Propos polémiques, décisions migratoires controversées et relations diplomatiques distendues : du célèbre « shithole countries » aux restrictions visant des pays africains, le bilan de Donald Trump vis-à-vis du continent reste marqué par le mépris perçu et une politique jugée stigmatisante, tant lors de son premier que de son second mandat.
La phrase qui a choqué le continent
En janvier 2018, lors d’une réunion à la Maison-Blanche consacrée à l’immigration, le président américain de l’époque aurait qualifié certains pays africains de « shithole countries », une expression vulgaire traduite par « pays de merde ». Ces propos provoquent une vive indignation en Afrique. L’Union africaine les condamne fermement, tandis que Donald Trump est accusé de racisme et de mépris envers le continent. Aucune excuse officielle n’est présentée, le président se limitant à des démentis partiels.
Une Afrique reléguée au second plan
Durant son premier mandat (2017-2021), Donald Trump évoque rarement l’Afrique sous l’angle du développement ou du partenariat stratégique. Ses interventions concernent essentiellement la lutte contre l’immigration illégale, le terrorisme et la réduction de l’aide étrangère. Il soutient notamment le durcissement des politiques migratoires et l’instauration de restrictions de visas pour plusieurs pays africains.
Un désengagement diplomatique assumé
Sur le plan diplomatique, Trump rencontre peu de chefs d’État africains et manifeste un désintérêt marqué pour les sommets Afrique–États-Unis. La politique africaine est largement confiée à ses collaborateurs, notamment au département d’État, ce qui est perçu comme un affaiblissement de l’influence américaine sur le continent.
Une image durablement négative
Dans l’opinion publique africaine, le premier mandat de Donald Trump reste associé à une image condescendante, un affaiblissement du dialogue politique et un manque de considération pour le continent.

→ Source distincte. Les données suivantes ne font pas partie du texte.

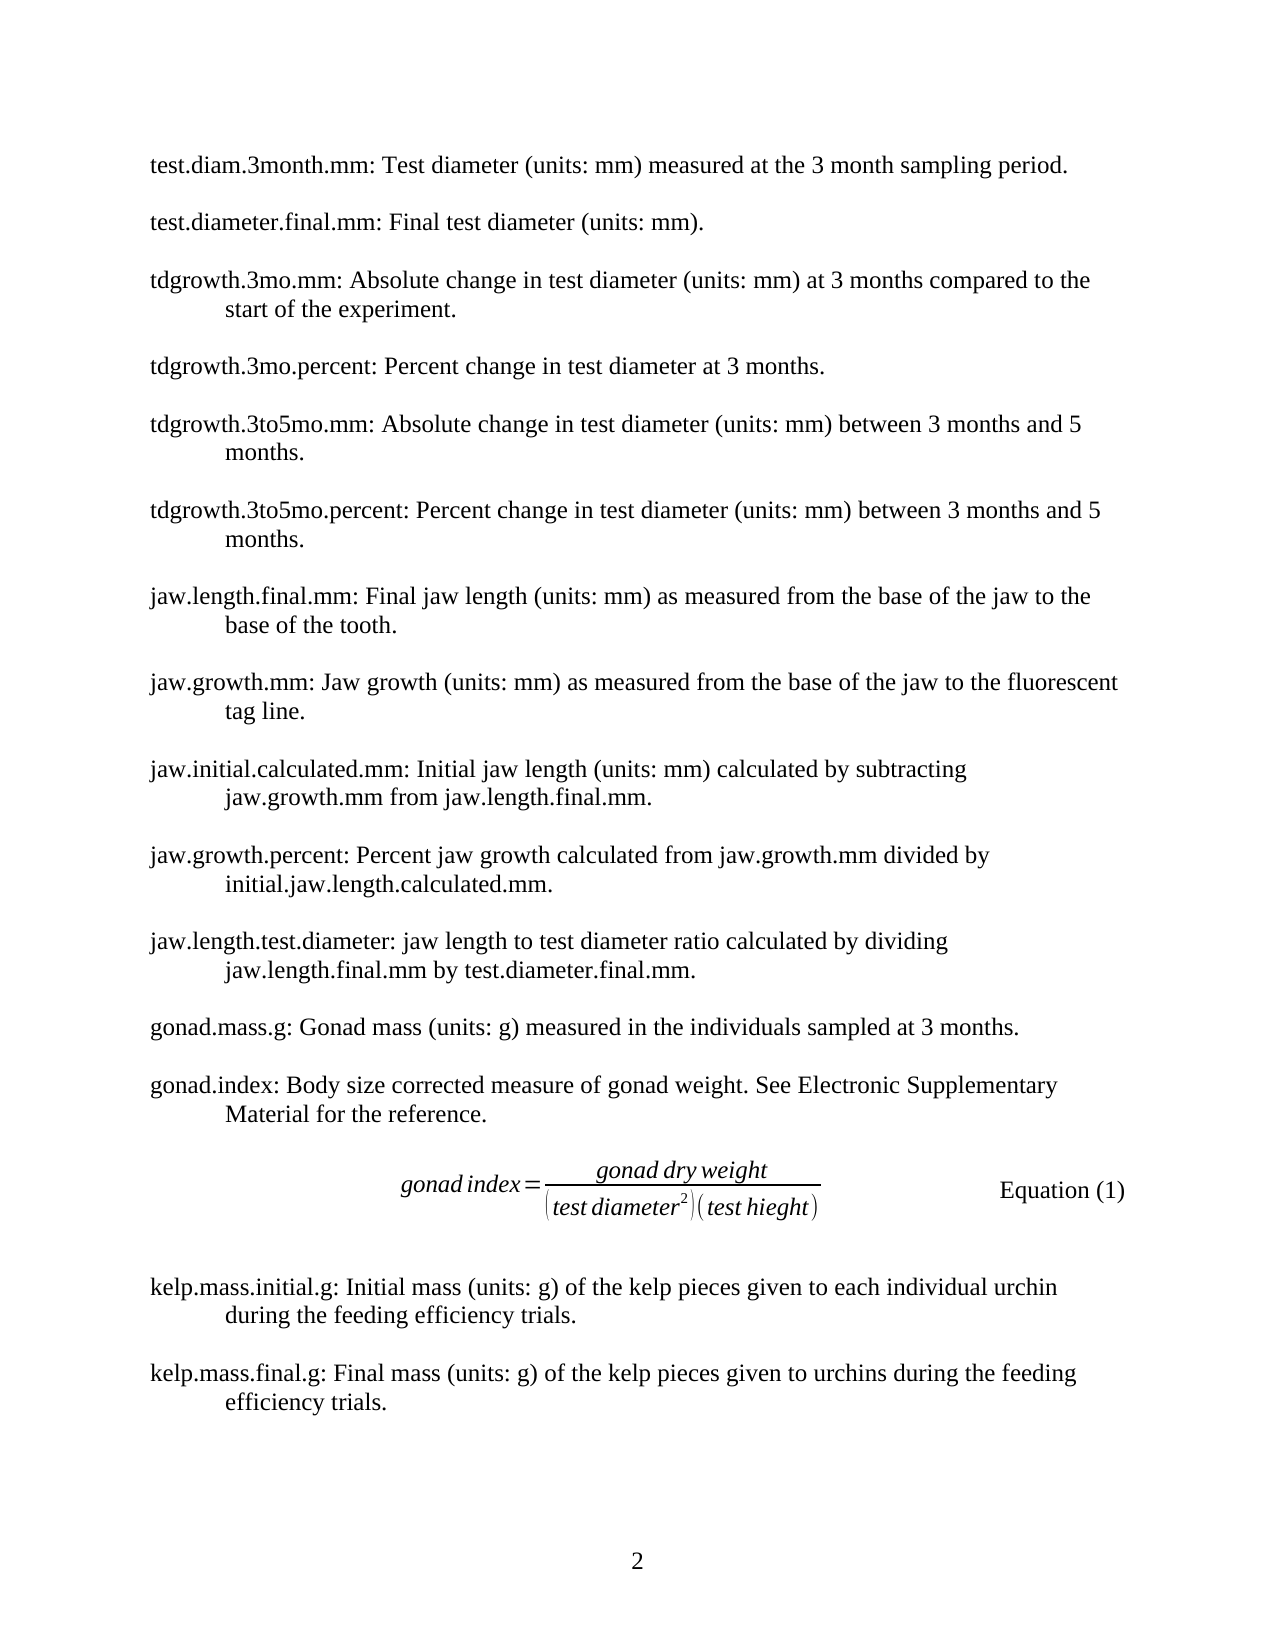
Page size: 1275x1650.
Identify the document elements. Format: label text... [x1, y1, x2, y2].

text test.diam.3month.mm: Test diameter (units: mm) measured at the 3 month sampling period. [150, 150, 1125, 179]
text tdgrowth.3mo.mm: Absolute change in test diameter (units: mm) at 3 months compared to the start of the experiment. [150, 265, 1125, 322]
text jaw.initial.calculated.mm: Initial jaw length (units: mm) calculated by subtracting jaw.growth.mm from jaw.length.final.mm. [150, 754, 1125, 811]
text jaw.growth.percent: Percent jaw growth calculated from jaw.growth.mm divided by initial.jaw.length.calculated.mm. [150, 840, 1125, 897]
text kelp.mass.final.g: Final mass (units: g) of the kelp pieces given to urchins during the feeding efficiency trials. [150, 1358, 1125, 1416]
text test.diameter.final.mm: Final test diameter (units: mm). [150, 207, 1125, 236]
text kelp.mass.initial.g: Initial mass (units: g) of the kelp pieces given to each individual urchin during the feeding efficiency trials. [150, 1272, 1125, 1329]
text tdgrowth.3to5mo.percent: Percent change in test diameter (units: mm) between 3 months and 5 months. [150, 495, 1125, 552]
text Equation (1) [150, 1156, 1125, 1222]
text gonad.mass.g: Gonad mass (units: g) measured in the individuals sampled at 3 months. [150, 1012, 1125, 1041]
text jaw.length.test.diameter: jaw length to test diameter ratio calculated by dividing jaw.length.final.mm by test.diameter.final.mm. [150, 926, 1125, 984]
text tdgrowth.3to5mo.mm: Absolute change in test diameter (units: mm) between 3 months and 5 months. [150, 409, 1125, 466]
text gonad.index: Body size corrected measure of gonad weight. See Electronic Supplementary Material for the reference. [150, 1070, 1125, 1127]
text tdgrowth.3mo.percent: Percent change in test diameter at 3 months. [150, 351, 1125, 380]
text jaw.length.final.mm: Final jaw length (units: mm) as measured from the base of the jaw to the base of the tooth. [150, 581, 1125, 639]
text jaw.growth.mm: Jaw growth (units: mm) as measured from the base of the jaw to the fluorescent tag line. [150, 667, 1125, 725]
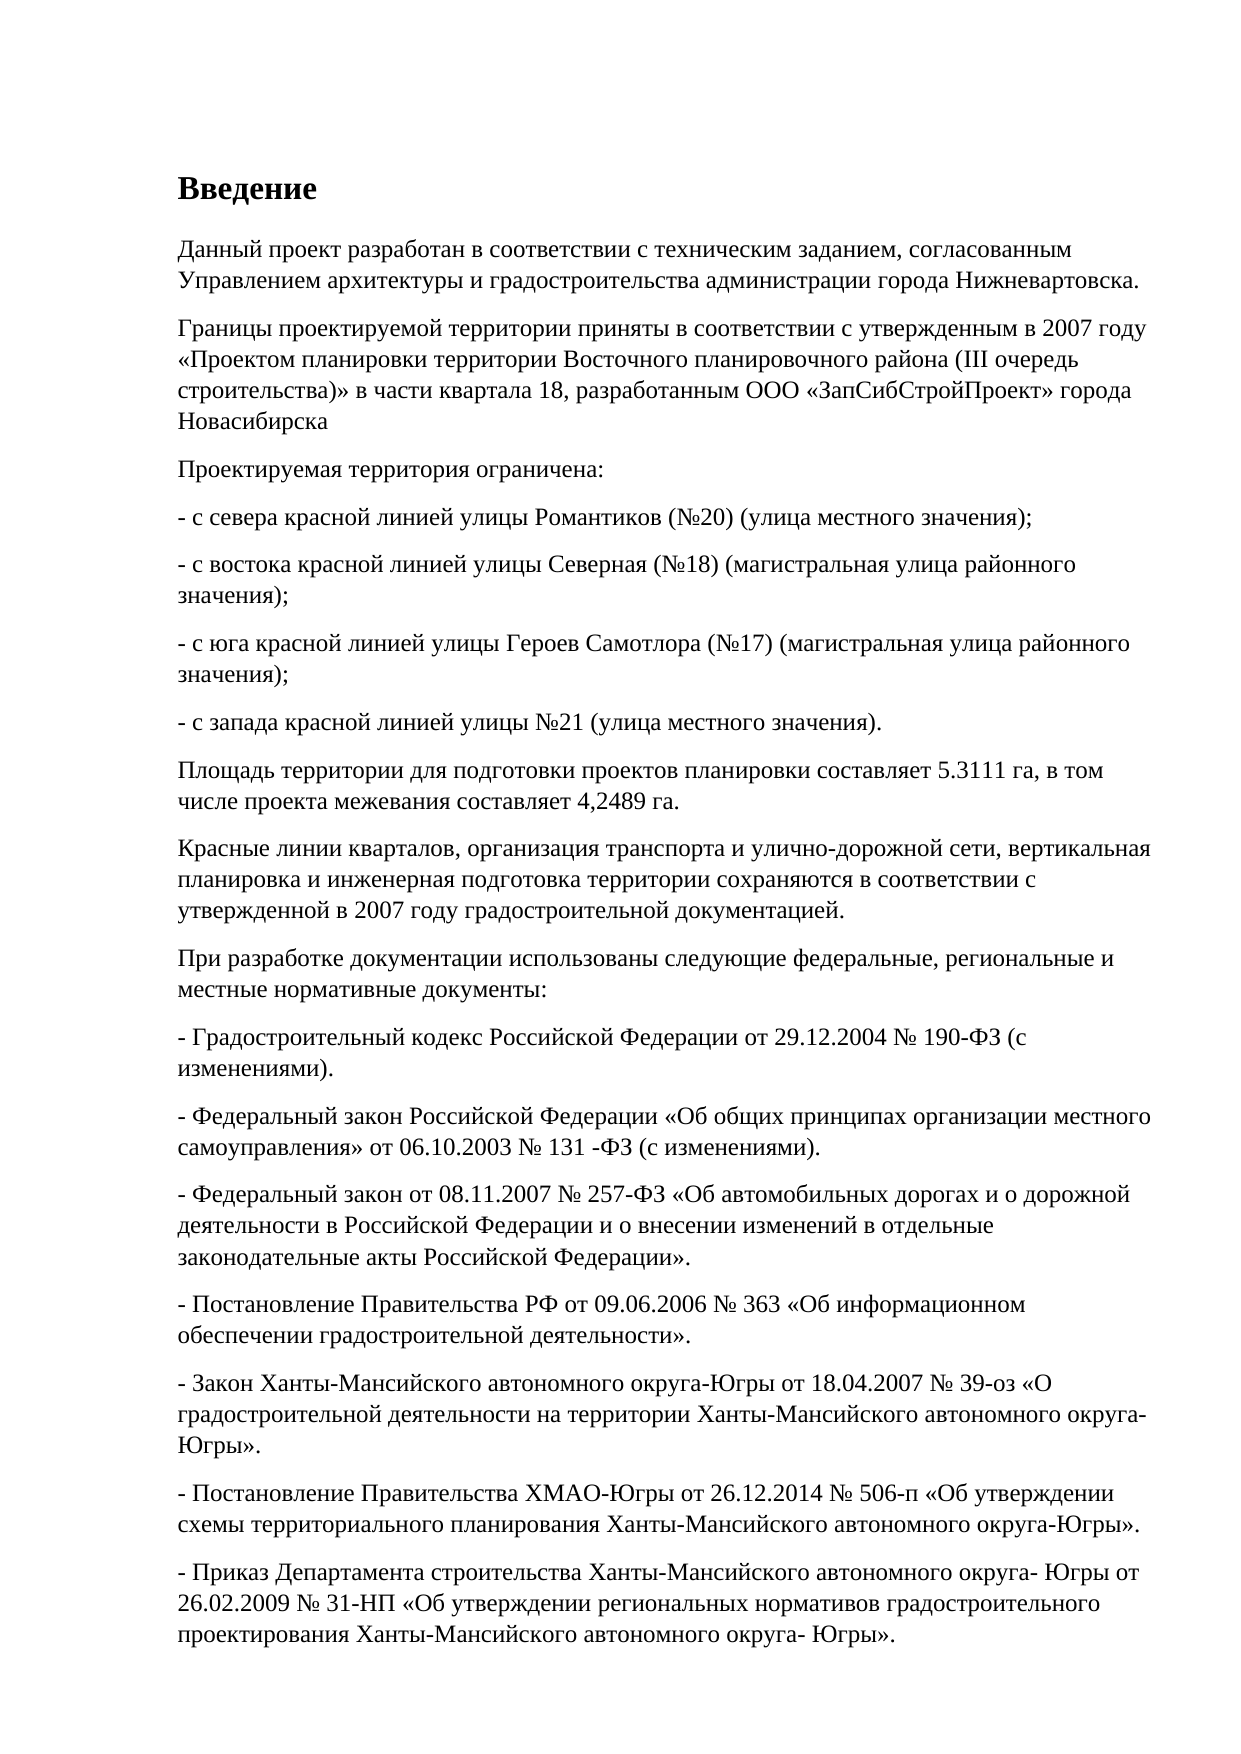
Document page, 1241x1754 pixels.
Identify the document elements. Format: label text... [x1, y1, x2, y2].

text - Приказ Департамента строительства Ханты-Мансийского автономного округа- Югры от 26.02.2009 № 31-НП «Об утверждении региональных нормативов градостроительного проектирования Ханты-Мансийского автономного округа- Югры». [177, 1557, 1167, 1647]
text Данный проект разработан в соответствии с техническим заданием, согласованным Управлением архитектуры и градостроительства администрации города Нижневартовска. [177, 234, 1167, 294]
text - Постановление Правительства РФ от 09.06.2006 № 363 «Об информационном обеспечении градостроительной деятельности». [177, 1289, 1167, 1349]
text - Градостроительный кодекс Российской Федерации от 29.12.2004 № 190-ФЗ (с изменениями). [177, 1022, 1167, 1082]
text - Постановление Правительства ХМАО-Югры от 26.12.2014 № 506-п «Об утверждении схемы территориального планирования Ханты-Мансийского автономного округа-Югры». [177, 1478, 1167, 1538]
text - Закон Ханты-Мансийского автономного округа-Югры от 18.04.2007 № 39-оз «О градостроительной деятельности на территории Ханты-Мансийского автономного округа-Югры». [177, 1368, 1167, 1459]
text Границы проектируемой территории приняты в соответствии с утвержденным в 2007 году «Проектом планировки территории Восточного планировочного района (III очередь строительства)» в части квартала 18, разработанным ООО «ЗапСибСтройПроект» города Новасибирска [177, 313, 1167, 435]
text При разработке документации использованы следующие федеральные, региональные и местные нормативные документы: [177, 943, 1167, 1003]
subtitle Введение [177, 168, 1167, 206]
text - Федеральный закон от 08.11.2007 № 257-ФЗ «Об автомобильных дорогах и о дорожной деятельности в Российской Федерации и о внесении изменений в отдельные законодательные акты Российской Федерации». [177, 1179, 1167, 1270]
text - с запада красной линией улицы №21 (улица местного значения). [177, 707, 1167, 736]
text Площадь территории для подготовки проектов планировки составляет 5.3111 га, в том числе проекта межевания составляет 4,2489 га. [177, 755, 1167, 814]
text - с севера красной линией улицы Романтиков (№20) (улица местного значения); [177, 502, 1167, 531]
text - Федеральный закон Российской Федерации «Об общих принципах организации местного самоуправления» от 06.10.2003 № 131 -ФЗ (с изменениями). [177, 1101, 1167, 1161]
text - с юга красной линией улицы Героев Самотлора (№17) (магистральная улица районного значения); [177, 628, 1167, 688]
text Красные линии кварталов, организация транспорта и улично-дорожной сети, вертикальная планировка и инженерная подготовка территории сохраняются в соответствии с утвержденной в 2007 году градостроительной документацией. [177, 833, 1167, 924]
text - с востока красной линией улицы Северная (№18) (магистральная улица районного значения); [177, 549, 1167, 609]
text Проектируемая территория ограничена: [177, 454, 1167, 483]
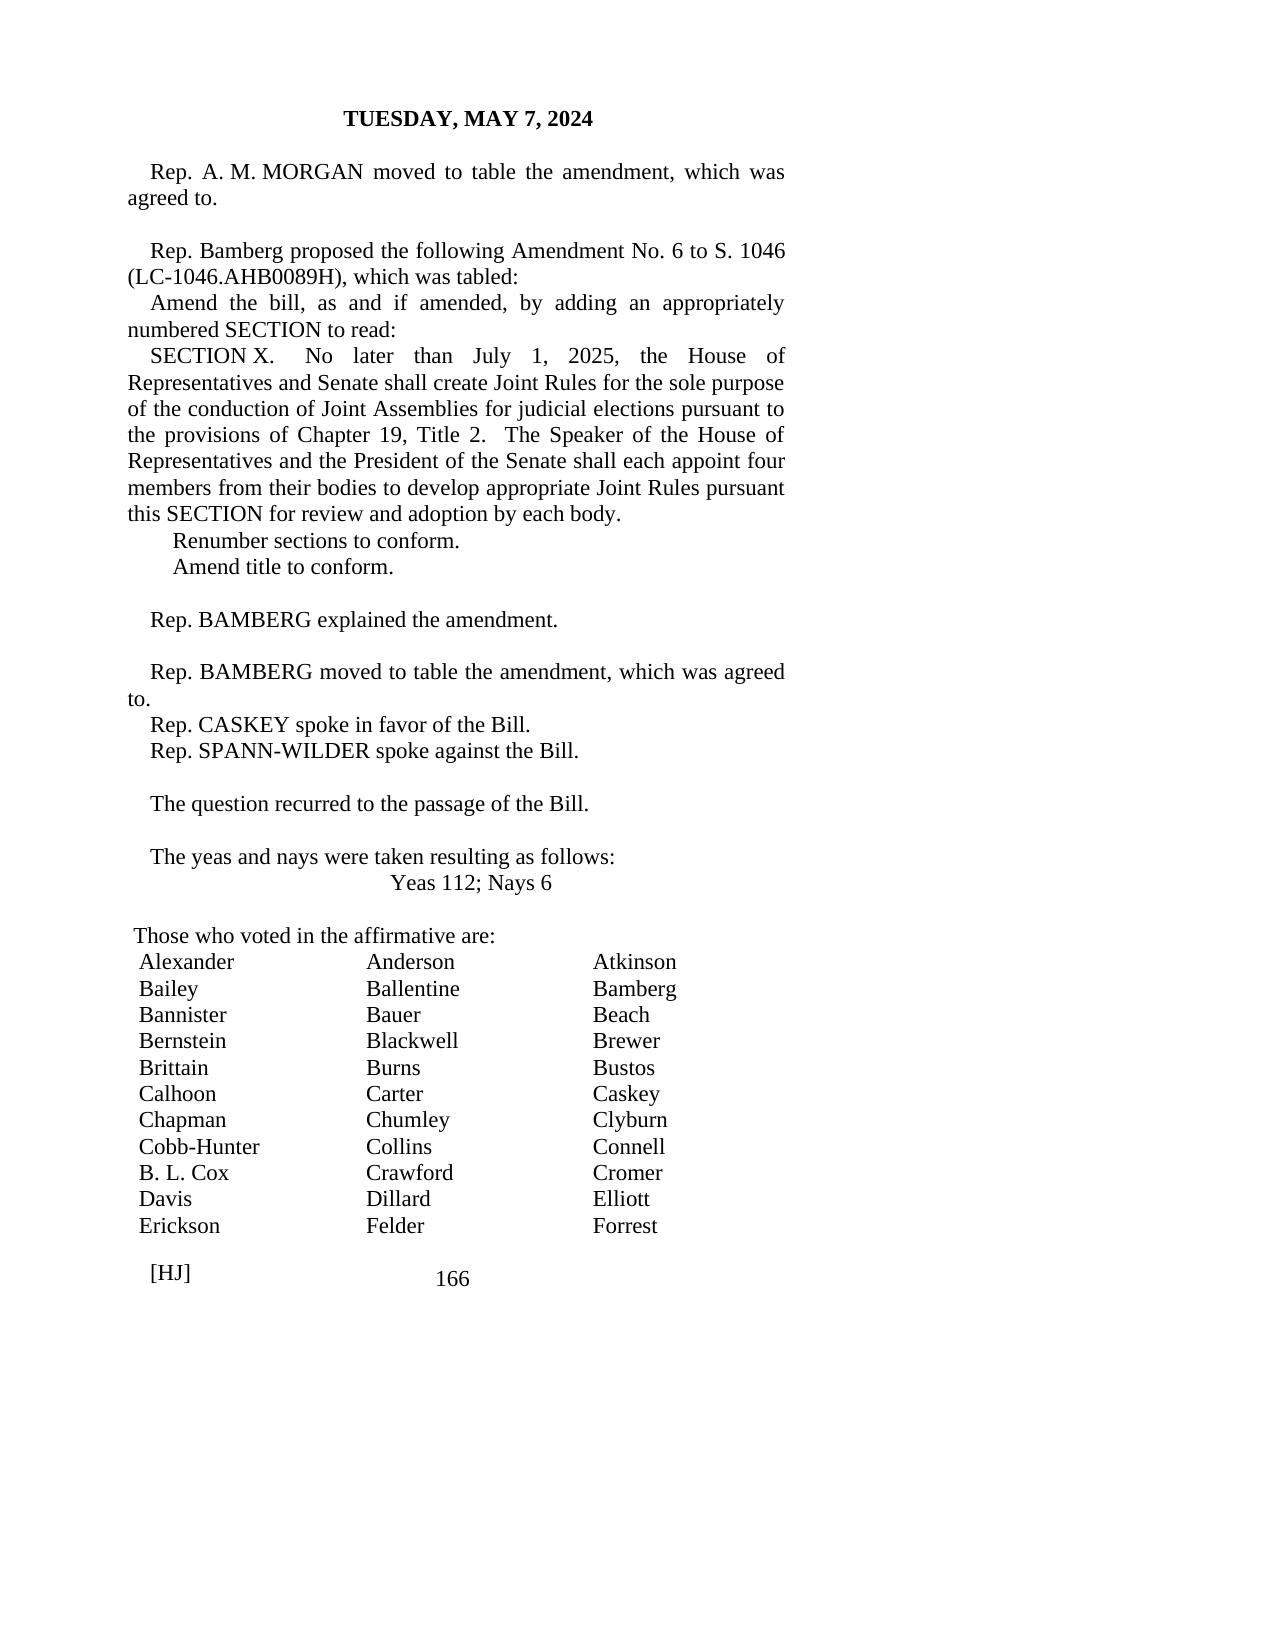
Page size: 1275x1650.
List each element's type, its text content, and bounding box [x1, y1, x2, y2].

Second mandat : continuité plutôt que rupture
Le second mandat s’inscrit dans la continuité idéologique du premier : priorité aux intérêts américains, approche transactionnelle et prise de distance avec le multilatéralisme. Dans ce cadre, l’administration Trump étend sa politique migratoire en interdisant l’entrée aux États-Unis à plusieurs pays africains, notamment le Burkina Faso, le Mali, le Niger et le Soudan du Sud, au nom de la sécurité nationale. Ces décisions sont dénoncées comme discriminatoires par de nombreux acteurs africains et organisations de défense des droits humains.
Le Mondial 2026, nouveau point de tension
Dernier épisode en date : la Coupe du monde 2026, coorganisée par les États-Unis, le Canada et le Mexique. Des restrictions partielles de voyage sont appliquées à certains pays africains qualifiés, dont le Sénégal et la Côte d’Ivoire. Si les joueurs et délégations officielles sont autorisés à entrer, de nombreux supporters africains pourraient être privés de stade faute de visas touristiques.
Une politique migratoire qui crispe les relations
Bien qu’elles ne prennent pas la forme de déclarations ouvertement insultantes, ces mesures sont perçues comme stigmatisantes et continuent d’alimenter les tensions entre Washington et plusieurs capitales africaines.